What exactly are the atoms in a discrete distribution? If I build a word count on a corpus of text, are the atoms of this distribution the unique words themselves?
I ask because the definitions I read of atoms in a probability distribution (such as here) are too abstract.
It's the excellent answer to this StackExchange question that prompts me to ask. It gives an equation "where |x| is the number of atoms in the discrete distribution". Interpreting atoms as the set of words in the corpus is certainly consistent with the context but I can't find anywhere that says this definitively.
Similarly, my interpretation that atoms as the possible outcomes for any probability distribution is supported by this StackExchange question but I am still not sure.
Can anybody please assure me?
 A: The atoms of a measure space are, in some sense, the smallest non-null sets in the space.  Any set contained within an atom has zero measure, and a set is not an atom if it contains a measurable set that has non-zero measure.
For counting the words in the corpus you are also correct that distinct words are atoms: though words may contain other words (for example, the appears inside other) they do not contain distinct words (surrounded by non-word characters) for the purposes of word-count$[1]$.  In such a corpus, words are atoms, and then phrases or sentences are built out of atoms; paragraphs out of phrases and sentences, etc.

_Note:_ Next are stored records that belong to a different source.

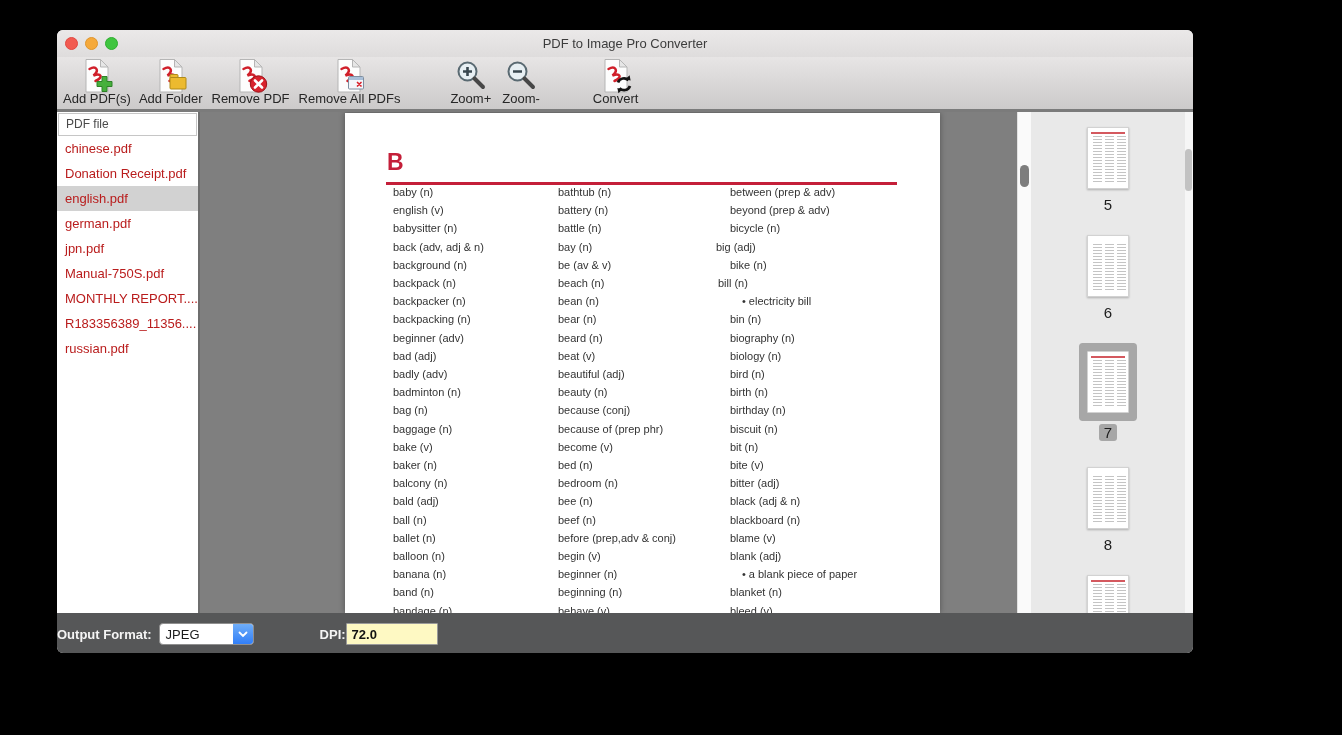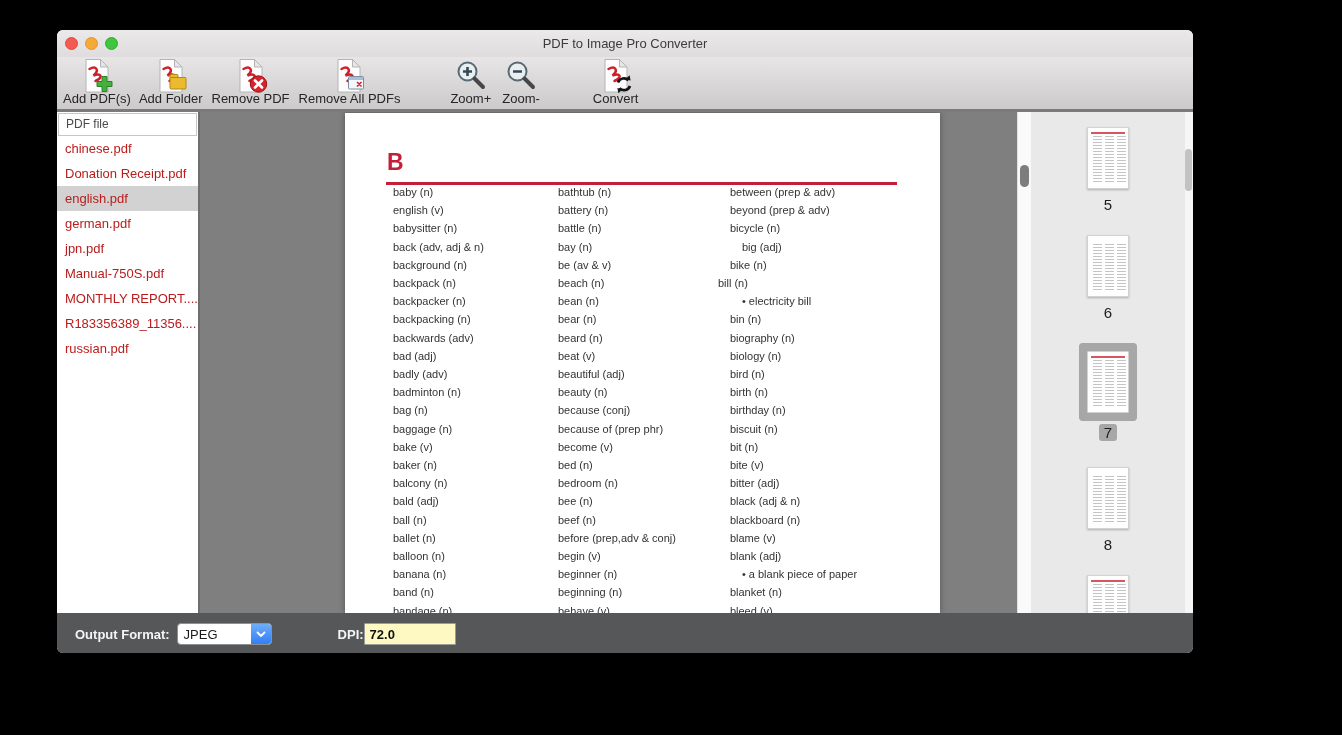--- a/index.html
+++ b/index.html
@@ -51,21 +51,21 @@
   .tcol{position:absolute;top:8px;bottom:6px;width:9px;
         background:repeating-linear-gradient(to bottom,#c4c4c4 0 1px,transparent 1px 3px);}
   .tred{position:absolute;left:3px;right:3px;top:4px;height:1.5px;background:#d4595f;}
   .thumb-label{margin-top:7px;font-size:15px;color:#1c1c1c;line-height:17px;padding:0 5px;}
   .thumb-item.selected{margin-top:8px;margin-bottom:26px;}
   .thumb-item.selected .thumb-page{box-shadow:0 0 0 8px #a7a7a7;border-radius:1px;}
   .thumb-item.selected .thumb-label{margin-top:11px;background:#a7a7a7;border-radius:3px;}
   
   .bottombar{height:42px;background:#565758;display:flex;align-items:center;}
   .bblabel{color:#f4f4f4;font-size:13px;font-weight:600;}
-  .ofl{margin-left:18px;}
+  .ofl{}
   .select{margin-left:7px;width:95px;height:22px;background:#fff;border:1px solid #8f8f8f;
           border-radius:4px;display:flex;align-items:center;box-sizing:border-box;overflow:hidden;}
   .select-value{flex:1;font-size:13px;color:#1b1b1b;padding-left:6px;}
   .select-btn{width:20px;height:22px;background:linear-gradient(#72b0f9,#2e7cf7);
           display:flex;align-items:center;justify-content:center;}
   .dpil{margin-left:66px;}
   .dpi-input{margin-left:0;width:85px;height:20px;border:1px solid #9a9a9a;border-radius:1px;
           font-size:13px;color:#111;padding:0 0 0 5px;font-family:inherit;background:#fef9c3;box-sizing:content-box;font-weight:bold;}
 </style>
 </head>
@@ -193,21 +193,21 @@
           <div class="redline"></div>
           <div id="word-grid">
               <div class="word" style="left: 48px; top: 73px;">baby (n)</div>
               <div class="word" style="left: 48px; top: 91.2px;">english (v)</div>
               <div class="word" style="left: 48px; top: 109.4px;">babysitter (n)</div>
               <div class="word" style="left: 48px; top: 127.6px;">back (adv, adj &amp; n)</div>
               <div class="word" style="left: 48px; top: 145.8px;">background (n)</div>
               <div class="word" style="left: 48px; top: 164px;">backpack (n)</div>
               <div class="word" style="left: 48px; top: 182.2px;">backpacker (n)</div>
               <div class="word" style="left: 48px; top: 200.4px;">backpacking (n)</div>
-              <div class="word" style="left: 48px; top: 218.6px;">backwards (adv)</div>
+              <div class="word" style="left: 48px; top: 218.6px;">beginner (adv)</div>
               <div class="word" style="left: 48px; top: 236.8px;">bad (adj)</div>
               <div class="word" style="left: 48px; top: 255px;">badly (adv)</div>
               <div class="word" style="left: 48px; top: 273.2px;">badminton (n)</div>
               <div class="word" style="left: 48px; top: 291.4px;">bag (n)</div>
               <div class="word" style="left: 48px; top: 309.6px;">baggage (n)</div>
               <div class="word" style="left: 48px; top: 327.8px;">bake (v)</div>
               <div class="word" style="left: 48px; top: 346px;">baker (n)</div>
               <div class="word" style="left: 48px; top: 364.2px;">balcony (n)</div>
               <div class="word" style="left: 48px; top: 382.4px;">bald (adj)</div>
               <div class="word" style="left: 48px; top: 400.6px;">ball (n)</div>
@@ -236,21 +236,21 @@
               <div class="word" style="left: 213px; top: 382.4px;">bee (n)</div>
               <div class="word" style="left: 213px; top: 400.6px;">beef (n)</div>
               <div class="word" style="left: 213px; top: 418.8px;">before (prep,adv &amp; conj)</div>
               <div class="word" style="left: 213px; top: 437px;">begin (v)</div>
               <div class="word" style="left: 213px; top: 455.2px;">beginner (n)</div>
               <div class="word" style="left: 213px; top: 473.4px;">beginning (n)</div>
               <div class="word" style="left: 213px; top: 491.6px;">behave (v)</div>
               <div class="word" style="left: 385px; top: 73px;">between (prep &amp; adv)</div>
               <div class="word" style="left: 385px; top: 91.2px;">beyond (prep &amp; adv)</div>
               <div class="word" style="left: 385px; top: 109.4px;">bicycle (n)</div>
-              <div class="word" style="left: 397px; top: 127.6px;">big (adj)</div>
+              <div class="word" style="left: 371px; top: 127.6px;">big (adj)</div>
               <div class="word" style="left: 385px; top: 145.8px;">bike (n)</div>
               <div class="word" style="left: 373px; top: 164px;">bill (n)</div>
               <div class="word" style="left: 397px; top: 182.2px;">• electricity bill</div>
               <div class="word" style="left: 385px; top: 200.4px;">bin (n)</div>
               <div class="word" style="left: 385px; top: 218.6px;">biography (n)</div>
               <div class="word" style="left: 385px; top: 236.8px;">biology (n)</div>
               <div class="word" style="left: 385px; top: 255px;">bird (n)</div>
               <div class="word" style="left: 385px; top: 273.2px;">birth (n)</div>
               <div class="word" style="left: 385px; top: 291.4px;">birthday (n)</div>
               <div class="word" style="left: 385px; top: 309.6px;">biscuit (n)</div>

You don't say, but I suspect, that you're planning on using a Bayesian classifier, in which case words are definitely the right atom to select.
$[1]$ Language is tricky: a hyphenated word can certainly be claimed to contain at least two distinct words, and some languages use symbols as "letters" (e.g. representing a glottal stop as an apostrophe) that might be thought to be non-word characters in other languages.  But for word-count, you can almost certainly treat a distinct word as: being at the start of a line and followed by a punctuation mark or whitespace, being both preceded and succeeded by punctuation marks and/or whitespace, or being at the end of a line and preceded by punctuation or whitespace.  You will have to decide if you want to special-case the hyphen as the above rules will treat the hyphenated word as two (or more).  You might also want to note English has a couple of special case words as well, like stun's'l and fo'c'sle that will get turned into three words.